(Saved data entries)
--- begin ---
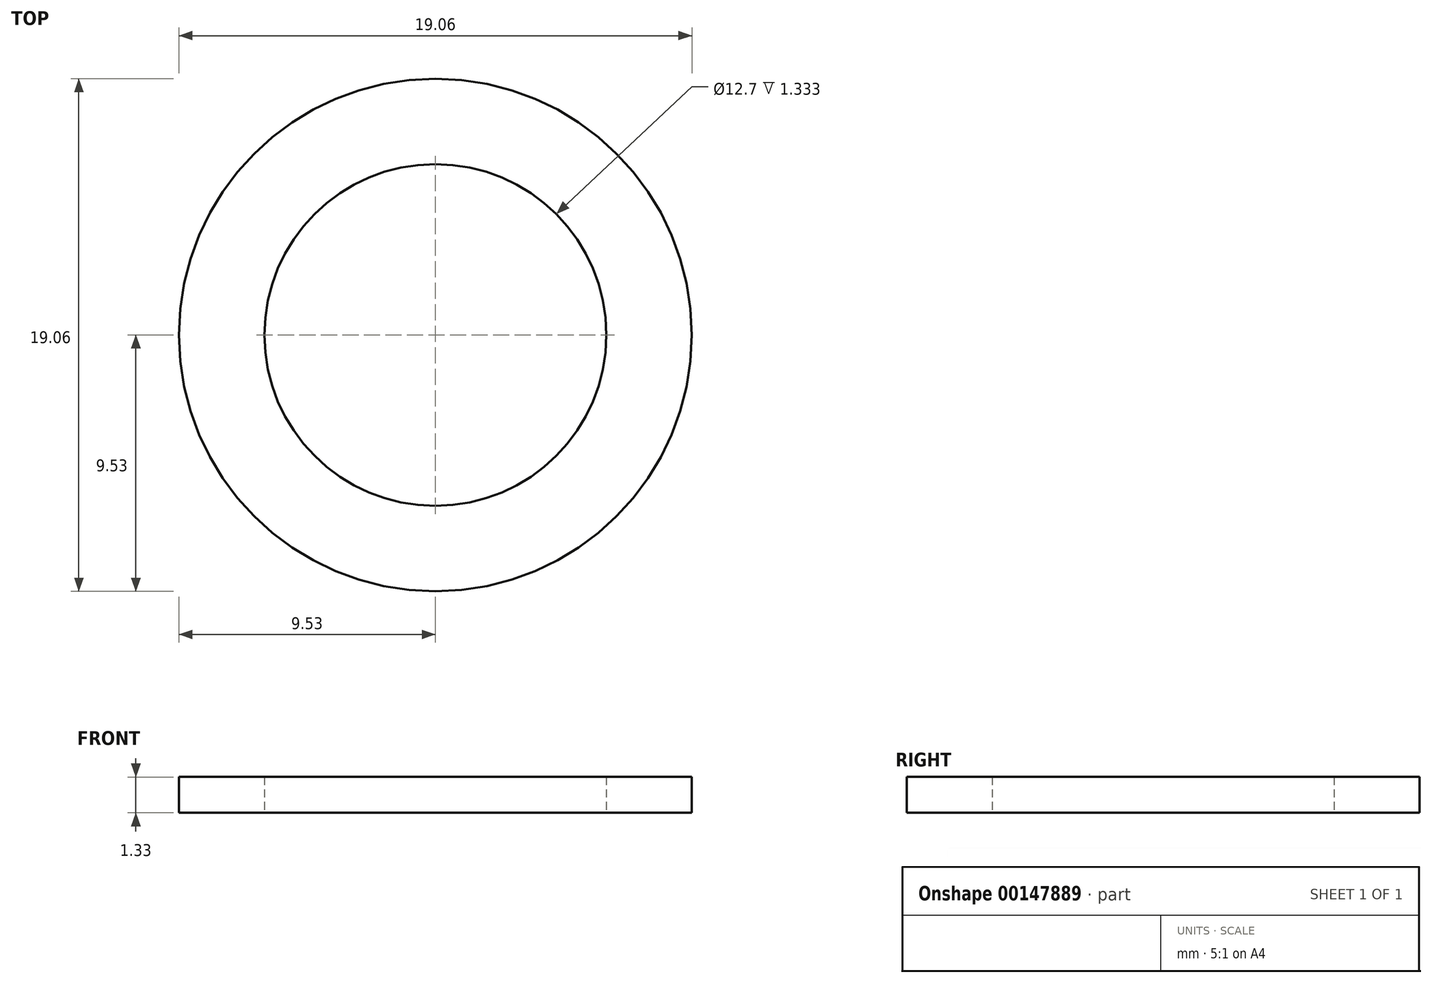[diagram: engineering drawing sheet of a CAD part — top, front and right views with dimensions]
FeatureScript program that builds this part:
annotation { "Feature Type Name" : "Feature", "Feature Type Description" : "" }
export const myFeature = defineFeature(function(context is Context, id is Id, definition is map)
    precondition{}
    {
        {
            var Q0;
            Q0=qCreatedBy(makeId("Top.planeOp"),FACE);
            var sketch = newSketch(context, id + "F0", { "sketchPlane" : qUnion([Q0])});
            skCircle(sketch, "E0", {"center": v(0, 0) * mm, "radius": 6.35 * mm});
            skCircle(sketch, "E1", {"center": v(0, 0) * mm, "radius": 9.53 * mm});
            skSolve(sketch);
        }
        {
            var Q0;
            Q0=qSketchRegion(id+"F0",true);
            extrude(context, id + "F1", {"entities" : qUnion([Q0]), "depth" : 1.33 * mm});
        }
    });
--- end ---
--- begin ---
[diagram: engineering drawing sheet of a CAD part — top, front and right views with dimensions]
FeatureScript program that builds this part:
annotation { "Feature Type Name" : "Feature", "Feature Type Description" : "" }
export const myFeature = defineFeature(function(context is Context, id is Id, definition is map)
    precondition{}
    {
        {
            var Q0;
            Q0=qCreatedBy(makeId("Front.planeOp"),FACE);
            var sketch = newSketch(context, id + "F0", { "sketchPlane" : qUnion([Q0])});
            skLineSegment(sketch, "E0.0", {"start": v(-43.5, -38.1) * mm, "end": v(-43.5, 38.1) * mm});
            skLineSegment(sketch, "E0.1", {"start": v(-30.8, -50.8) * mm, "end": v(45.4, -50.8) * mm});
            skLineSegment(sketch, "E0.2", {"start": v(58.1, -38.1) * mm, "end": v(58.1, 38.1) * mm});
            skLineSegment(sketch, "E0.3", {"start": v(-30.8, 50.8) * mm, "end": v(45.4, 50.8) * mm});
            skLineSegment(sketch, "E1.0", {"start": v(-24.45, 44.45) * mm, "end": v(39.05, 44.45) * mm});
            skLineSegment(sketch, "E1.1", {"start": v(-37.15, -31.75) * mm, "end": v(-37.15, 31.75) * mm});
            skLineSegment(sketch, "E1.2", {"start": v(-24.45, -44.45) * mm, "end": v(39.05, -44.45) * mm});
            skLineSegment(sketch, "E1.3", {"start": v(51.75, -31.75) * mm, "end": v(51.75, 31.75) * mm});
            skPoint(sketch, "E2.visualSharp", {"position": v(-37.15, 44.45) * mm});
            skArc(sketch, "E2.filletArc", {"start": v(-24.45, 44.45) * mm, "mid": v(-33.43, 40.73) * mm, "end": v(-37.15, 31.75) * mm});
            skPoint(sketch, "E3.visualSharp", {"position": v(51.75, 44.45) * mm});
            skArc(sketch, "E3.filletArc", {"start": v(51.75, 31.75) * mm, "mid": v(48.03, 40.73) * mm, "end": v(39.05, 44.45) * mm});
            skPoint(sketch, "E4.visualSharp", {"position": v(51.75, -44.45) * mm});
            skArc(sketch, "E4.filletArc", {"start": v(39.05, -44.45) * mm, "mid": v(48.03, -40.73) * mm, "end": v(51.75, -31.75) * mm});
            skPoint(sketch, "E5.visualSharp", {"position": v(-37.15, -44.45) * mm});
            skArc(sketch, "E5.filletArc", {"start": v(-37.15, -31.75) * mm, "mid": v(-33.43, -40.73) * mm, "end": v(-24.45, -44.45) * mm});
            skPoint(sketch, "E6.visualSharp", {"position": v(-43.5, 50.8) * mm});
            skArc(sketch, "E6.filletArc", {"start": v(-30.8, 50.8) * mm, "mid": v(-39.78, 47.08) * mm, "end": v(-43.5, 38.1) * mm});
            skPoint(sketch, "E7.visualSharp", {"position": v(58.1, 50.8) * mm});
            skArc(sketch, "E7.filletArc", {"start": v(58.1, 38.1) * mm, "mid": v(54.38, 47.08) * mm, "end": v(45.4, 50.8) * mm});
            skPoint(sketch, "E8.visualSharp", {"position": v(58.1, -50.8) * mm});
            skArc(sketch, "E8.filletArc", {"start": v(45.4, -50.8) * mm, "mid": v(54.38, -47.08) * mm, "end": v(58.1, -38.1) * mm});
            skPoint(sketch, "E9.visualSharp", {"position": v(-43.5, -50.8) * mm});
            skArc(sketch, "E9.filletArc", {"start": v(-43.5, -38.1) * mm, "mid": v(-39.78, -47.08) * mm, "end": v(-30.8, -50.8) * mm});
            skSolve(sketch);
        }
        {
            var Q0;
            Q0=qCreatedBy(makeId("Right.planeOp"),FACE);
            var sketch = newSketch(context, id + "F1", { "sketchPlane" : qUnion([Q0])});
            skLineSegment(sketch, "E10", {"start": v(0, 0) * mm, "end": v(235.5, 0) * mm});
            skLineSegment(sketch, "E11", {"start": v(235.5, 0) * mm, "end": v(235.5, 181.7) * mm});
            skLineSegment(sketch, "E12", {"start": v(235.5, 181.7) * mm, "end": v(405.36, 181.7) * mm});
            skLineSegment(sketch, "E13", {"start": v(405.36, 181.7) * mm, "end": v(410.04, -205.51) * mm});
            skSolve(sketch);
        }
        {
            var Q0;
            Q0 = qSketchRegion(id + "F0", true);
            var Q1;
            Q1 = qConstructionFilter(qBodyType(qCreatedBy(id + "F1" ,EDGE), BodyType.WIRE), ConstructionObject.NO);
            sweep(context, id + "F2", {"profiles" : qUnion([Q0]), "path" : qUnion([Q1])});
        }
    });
--- end ---
--- begin ---
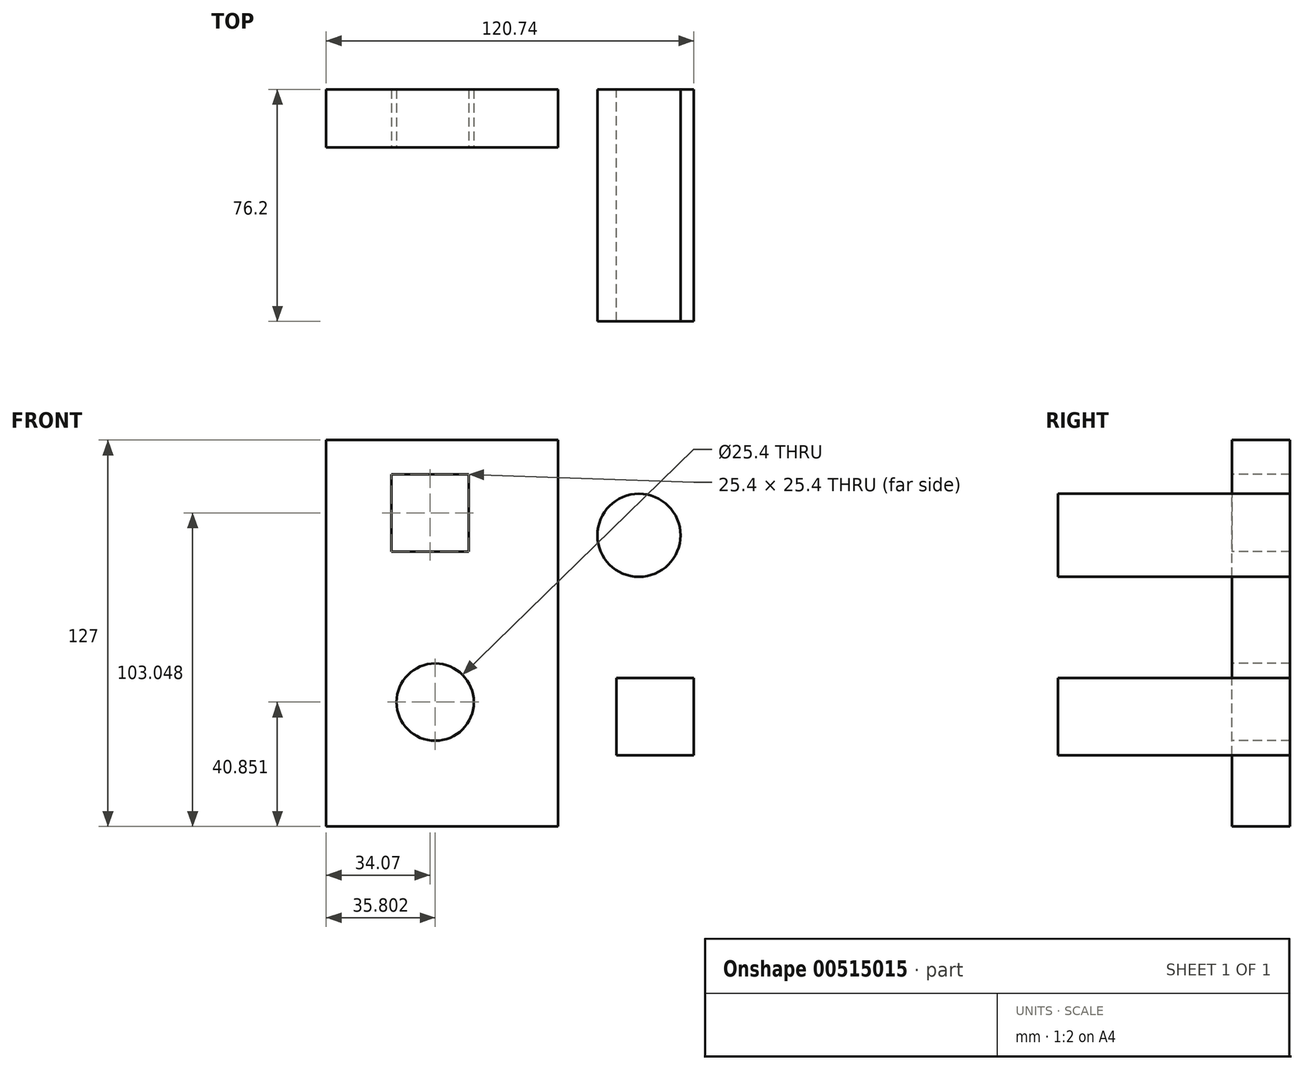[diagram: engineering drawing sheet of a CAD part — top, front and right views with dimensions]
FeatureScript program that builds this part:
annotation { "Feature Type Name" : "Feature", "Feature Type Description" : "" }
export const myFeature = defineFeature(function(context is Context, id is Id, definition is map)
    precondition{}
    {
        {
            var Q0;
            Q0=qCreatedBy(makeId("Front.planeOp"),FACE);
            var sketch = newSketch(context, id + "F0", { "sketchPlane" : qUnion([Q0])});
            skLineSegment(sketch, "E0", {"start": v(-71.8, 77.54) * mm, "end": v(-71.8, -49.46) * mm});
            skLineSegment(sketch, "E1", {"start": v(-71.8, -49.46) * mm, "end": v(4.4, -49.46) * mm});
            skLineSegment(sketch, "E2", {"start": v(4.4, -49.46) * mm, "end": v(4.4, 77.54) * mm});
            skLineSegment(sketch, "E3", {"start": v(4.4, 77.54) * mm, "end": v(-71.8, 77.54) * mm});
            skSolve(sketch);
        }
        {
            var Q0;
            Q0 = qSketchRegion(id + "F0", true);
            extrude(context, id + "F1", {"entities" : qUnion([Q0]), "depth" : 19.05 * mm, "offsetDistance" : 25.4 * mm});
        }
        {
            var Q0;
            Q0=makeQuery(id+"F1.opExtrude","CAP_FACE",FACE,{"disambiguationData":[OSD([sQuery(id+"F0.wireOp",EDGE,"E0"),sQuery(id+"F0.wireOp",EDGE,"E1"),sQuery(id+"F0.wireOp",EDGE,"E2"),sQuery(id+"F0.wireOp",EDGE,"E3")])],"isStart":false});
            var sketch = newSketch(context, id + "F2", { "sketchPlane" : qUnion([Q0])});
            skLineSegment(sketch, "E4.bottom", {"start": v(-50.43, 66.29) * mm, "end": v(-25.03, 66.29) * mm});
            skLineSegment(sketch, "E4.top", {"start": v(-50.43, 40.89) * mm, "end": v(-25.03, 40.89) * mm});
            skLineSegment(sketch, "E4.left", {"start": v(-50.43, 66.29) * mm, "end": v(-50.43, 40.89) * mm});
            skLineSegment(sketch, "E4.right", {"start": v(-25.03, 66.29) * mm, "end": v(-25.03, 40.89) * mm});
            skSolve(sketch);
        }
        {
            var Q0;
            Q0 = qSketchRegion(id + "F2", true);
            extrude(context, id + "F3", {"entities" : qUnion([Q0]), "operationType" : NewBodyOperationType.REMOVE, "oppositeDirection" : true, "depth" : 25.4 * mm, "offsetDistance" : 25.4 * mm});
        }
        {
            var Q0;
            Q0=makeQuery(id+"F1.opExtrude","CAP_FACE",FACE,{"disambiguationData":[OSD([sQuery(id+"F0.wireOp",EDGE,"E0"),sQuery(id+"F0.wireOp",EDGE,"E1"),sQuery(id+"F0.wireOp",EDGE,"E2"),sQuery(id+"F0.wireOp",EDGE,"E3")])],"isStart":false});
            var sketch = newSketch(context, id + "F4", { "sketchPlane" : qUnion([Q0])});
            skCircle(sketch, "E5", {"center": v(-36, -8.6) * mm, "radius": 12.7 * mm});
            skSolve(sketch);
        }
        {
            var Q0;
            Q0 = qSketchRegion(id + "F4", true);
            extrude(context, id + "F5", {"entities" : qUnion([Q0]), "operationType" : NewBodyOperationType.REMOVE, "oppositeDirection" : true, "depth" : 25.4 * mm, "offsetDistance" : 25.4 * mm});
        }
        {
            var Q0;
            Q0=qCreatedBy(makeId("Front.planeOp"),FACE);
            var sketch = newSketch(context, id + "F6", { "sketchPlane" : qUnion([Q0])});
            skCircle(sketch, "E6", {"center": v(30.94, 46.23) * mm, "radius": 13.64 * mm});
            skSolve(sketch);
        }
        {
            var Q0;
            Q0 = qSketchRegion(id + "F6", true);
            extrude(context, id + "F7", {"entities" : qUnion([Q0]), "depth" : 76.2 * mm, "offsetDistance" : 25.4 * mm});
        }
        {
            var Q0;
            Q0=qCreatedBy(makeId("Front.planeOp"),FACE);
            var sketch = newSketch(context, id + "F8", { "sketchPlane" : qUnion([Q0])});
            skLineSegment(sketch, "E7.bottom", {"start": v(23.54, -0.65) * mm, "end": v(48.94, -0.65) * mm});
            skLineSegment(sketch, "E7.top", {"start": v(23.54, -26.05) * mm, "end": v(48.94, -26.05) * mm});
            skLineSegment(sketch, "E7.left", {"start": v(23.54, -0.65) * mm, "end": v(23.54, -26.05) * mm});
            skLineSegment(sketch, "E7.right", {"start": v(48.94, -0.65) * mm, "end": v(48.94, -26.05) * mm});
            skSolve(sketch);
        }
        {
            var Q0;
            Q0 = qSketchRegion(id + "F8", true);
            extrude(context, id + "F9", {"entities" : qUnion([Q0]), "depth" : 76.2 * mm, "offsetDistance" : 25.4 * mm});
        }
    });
--- end ---
__What to produce__:
Select every line in the records above that contains the string "NewBodyOperationType", and copy each one. Matching is case-sensitive.

__Full solution__:
            extrude(context, id + "F3", {"entities" : qUnion([Q0]), "operationType" : NewBodyOperationType.REMOVE, "oppositeDirection" : true, "depth" : 25.4 * mm, "offsetDistance" : 25.4 * mm});
            extrude(context, id + "F5", {"entities" : qUnion([Q0]), "operationType" : NewBodyOperationType.REMOVE, "oppositeDirection" : true, "depth" : 25.4 * mm, "offsetDistance" : 25.4 * mm});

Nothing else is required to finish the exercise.